Origin of Overpotential-Dependent Surface Dipole at CeO2-x/Gas Interface During Electrochemical Oxygen Insertion Reactions

Ion insertion at the interfaces of batteries, fuel cells, and catalysts constitutes an important class of technologically relevant, charge-transfer reactions. However, the molecular nature of charge separation at the adsorbate/solid interface remains elusive. It has been hypothesized that electrostatic dipoles at the adsorbate/solid interface could result from adsorption-induced charge redistribution, preferential segregation of charged,point defects in the solid, and/or intrinsic dipoles of adsorbates. Using operando ambient-pressure X-ray photoelectron spectroscopy, we elucidate the coupling between electrostatics and adsorbate chemistry on the surface of CeO2-x, an excellent electrocatalyst and a model system for studying oxygen-ion insertion reactions.

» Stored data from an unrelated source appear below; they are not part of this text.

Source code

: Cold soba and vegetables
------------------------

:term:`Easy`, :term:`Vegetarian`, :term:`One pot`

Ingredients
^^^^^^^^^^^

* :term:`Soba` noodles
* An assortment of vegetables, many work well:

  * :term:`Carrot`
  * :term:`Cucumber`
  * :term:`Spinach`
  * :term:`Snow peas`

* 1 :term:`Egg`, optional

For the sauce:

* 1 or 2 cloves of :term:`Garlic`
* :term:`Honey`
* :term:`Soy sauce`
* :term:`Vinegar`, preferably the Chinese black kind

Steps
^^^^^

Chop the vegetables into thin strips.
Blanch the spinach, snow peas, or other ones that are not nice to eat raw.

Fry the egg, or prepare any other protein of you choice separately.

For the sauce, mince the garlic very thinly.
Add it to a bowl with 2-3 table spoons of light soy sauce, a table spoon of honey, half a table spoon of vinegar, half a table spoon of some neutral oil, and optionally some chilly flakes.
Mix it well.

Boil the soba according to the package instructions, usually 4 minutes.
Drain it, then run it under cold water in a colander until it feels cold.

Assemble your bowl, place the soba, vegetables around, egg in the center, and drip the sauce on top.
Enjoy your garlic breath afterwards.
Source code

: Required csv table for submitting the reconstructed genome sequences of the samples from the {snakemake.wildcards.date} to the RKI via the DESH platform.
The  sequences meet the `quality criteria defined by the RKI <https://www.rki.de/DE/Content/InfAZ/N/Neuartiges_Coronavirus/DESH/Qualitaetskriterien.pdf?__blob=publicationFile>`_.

Three adsorbate chemistries were studied-OH-/CeO2-x (polar adsorbate), CO32-/CeO2-x (nonpolar adsorbate), and Ar/CeO2-x (no adsorbate) under several hundred mTorr of gas pressure relevant to electrochemical H-2/CO oxidation and H2O/CO2 reduction. By integrating core-level spectroscopy and contact-potential difference measurements, we simultaneously determine the chemistry and coverage of adsorbates, Ce oxidation state, and the surface potential at the gas/solid interface over a wide range of overpotentials. We directly observe an overpotential-dependent surface potential, which is moreover sensitive to the polarity of the adsorbates. In the case:of CeO2-x Covered with polar OH-, we observe a surface potential that increases linearly with OH- coverage and with overpotential. On the other hand, for CeO2-x covered with nonpolar CO32- and free of adsorbates, the surface potential is independent of overpotential. The adsorbate binding energy does not change systematically with overpotential. From these observations, we conclude that the electrostatic dipole at the adsorbate/CeO2-x interface is dominated by the intrinsic dipoles of the adsorbates, with the solid contributing minimally. These results provide an atomistic picture of the gas/solid double layer and the experimental methodology to directly study and quantify the surface dipole.